Загорский не ночевал дома уже двое суток, благо комната отдыха была оборудована не хуже номера пятизвездочного отеля. Он не хотел встречаться с Риммой. Но дальнейший уход от разговора походил бы на бегство, а этого он допустить не мог. Тем более, разговор все равно состоится, и какая разница — днем раньше, днем позже…
Римма как будто его ждала. И не просто ждала — а долго и тщательно готовилась к встрече. В зале — полумрак, на столе — свечи, бутылка вина, два бокала и тарелка фруктов.
— Будешь?
Римма спросила будничным голосом, словно ничего не произошло. Загорский молча обошел стол, сел напротив жены и взял бутылку.
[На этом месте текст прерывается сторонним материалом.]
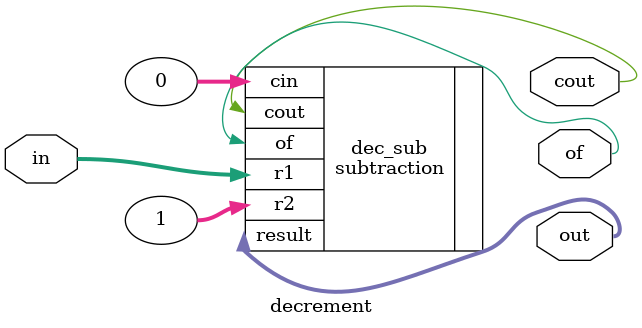
<source format=v>
`timescale 1ns / 1ps


module decrement(
    input [15:0] in,
    output [15:0] out,
    output cout,
    output of
    );
    
    subtraction dec_sub(.r1(in), .r2(1), .cin(0), .result(out), .cout(cout), .of(of));
    
endmodule

</source>
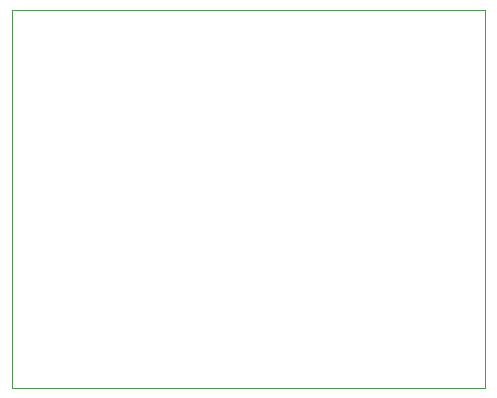
<source format=gm1>
%TF.GenerationSoftware,KiCad,Pcbnew,7.0.10*%
%TF.CreationDate,2024-03-16T13:48:46+09:00*%
%TF.ProjectId,damecan,64616d65-6361-46e2-9e6b-696361645f70,rev?*%
%TF.SameCoordinates,Original*%
%TF.FileFunction,Profile,NP*%
%FSLAX46Y46*%
G04 Gerber Fmt 4.6, Leading zero omitted, Abs format (unit mm)*
G04 Created by KiCad (PCBNEW 7.0.10) date 2024-03-16 13:48:46*
%MOMM*%
%LPD*%
G01*
G04 APERTURE LIST*
%TA.AperFunction,Profile*%
%ADD10C,0.100000*%
%TD*%
G04 APERTURE END LIST*
D10*
X155900000Y-67900000D02*
X195900000Y-67900000D01*
X195900000Y-99900000D01*
X155900000Y-99900000D01*
X155900000Y-67900000D01*
M02*

</source>
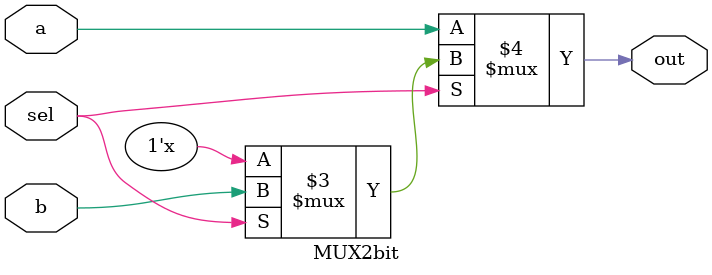
<source format=v>
`timescale 1ns / 1ps



module MUX2bit(
    input   a, b,                               // a, b¸¦ inputÀ¸·Î ¼±¾ðÇÑ´Ù.
    input   sel,                                // ÀÔ·ÂÀ» ¼±ÅÃÇØ Ãâ·ÂÇÒ ¼ö ÀÖµµ·Ï selÀ» inputÀ¸·Î ¼±¾ðÇÑ´Ù.
    output  out                                 // outÀ» outputÀ¸·Î ¼±¾ðÇÑ´Ù
    );
    
    assign out =    (sel==1'b0) ? a :           // selÀÌ 0ÀÌ¶ó¸é a¸¦ Ãâ·ÂÇÑ´Ù.
                    (sel==1'b1) ? b : 1'bx;     // selÀÌ 1ÀÌ¶ó¸é b¸¦ Ãâ·ÂÇÏ°í ÀÌ¿ÜÀÇ °ªÀÌ µé¾î¿À¸é x¸¦ Ãâ·ÂÇÑ´Ù.
                    
endmodule

</source>
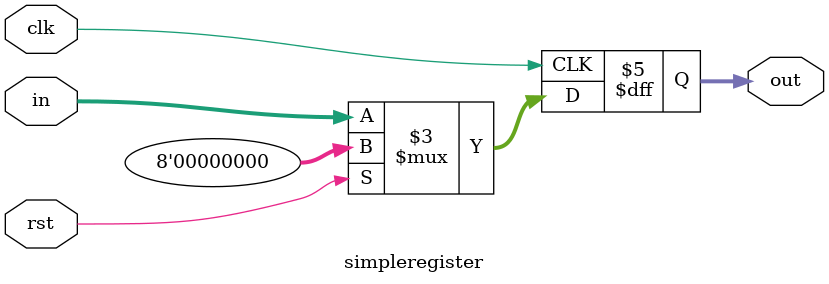
<source format=v>
 module simpleregister #(parameter W = 8) (
	clk,
	in, out,rst
);
 	input clk;
	input [W-1:0] in;
	output reg [W-1:0] out;
	input rst;

	initial
	begin
		out = {W{1'b0}};
	end

	always @(posedge clk)
	begin
			out <= in;
		if (rst)
			out <= {W{1'b0}};
	end
endmodule

</source>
— Ого! «Муттон Ротшильд»! Хороший вкус.
— Хороший учитель был, — спокойно сказала Римма безо всякого выражения, просто констатируя факт.
Он смотрела прямо в глаза, не отводя взгляд, и в ее темных зрачках плясали оранжевые отблески.
Виктор Сергеевич налил вино себе и жене, поднял бокал, поглядел сквозь него на огонек свечи и сделал небольшой глоток. Римма мило улыбнулась, залпом осушила свой бокал и закашлялась.
— Отвыкла пить, — виновато сказала она, — буду привыкать.
Загорский поставил бокал на стол.
— Нам надо поговорить.
— Конечно, милый.
Виктор Сергеевич чувствовал легкое замешательство: он ожидал чего угодно — криков, плача, истерики, но никак не такого странного спокойствия. Не к добру это.
— Не думаю, что нам стоит копаться в нашей личной жизни, — слово «нашей» он произнес с особой интонацией, — надо решить, как жить дальше.
— Почему?! — обиженно воскликнула Римма. — Разве тебе не хочется знать, чем я занималась с любовником?
Загорский не нашелся, что ответить, а Римма наклонилась к нему и сказала тихо и доверительно:
— Он очень нетерпеливый. Никогда не успевает раздеть. Любит вот так, на столе, — она похлопала ладошкой по столешнице, — пристроится сзади, и работает, работает, работает… Когда кончает, кричит как зверь. Любит мой ротик… У него сперма на вкус солоноватая, а у тебя совсем безвкусная. Странно, правда?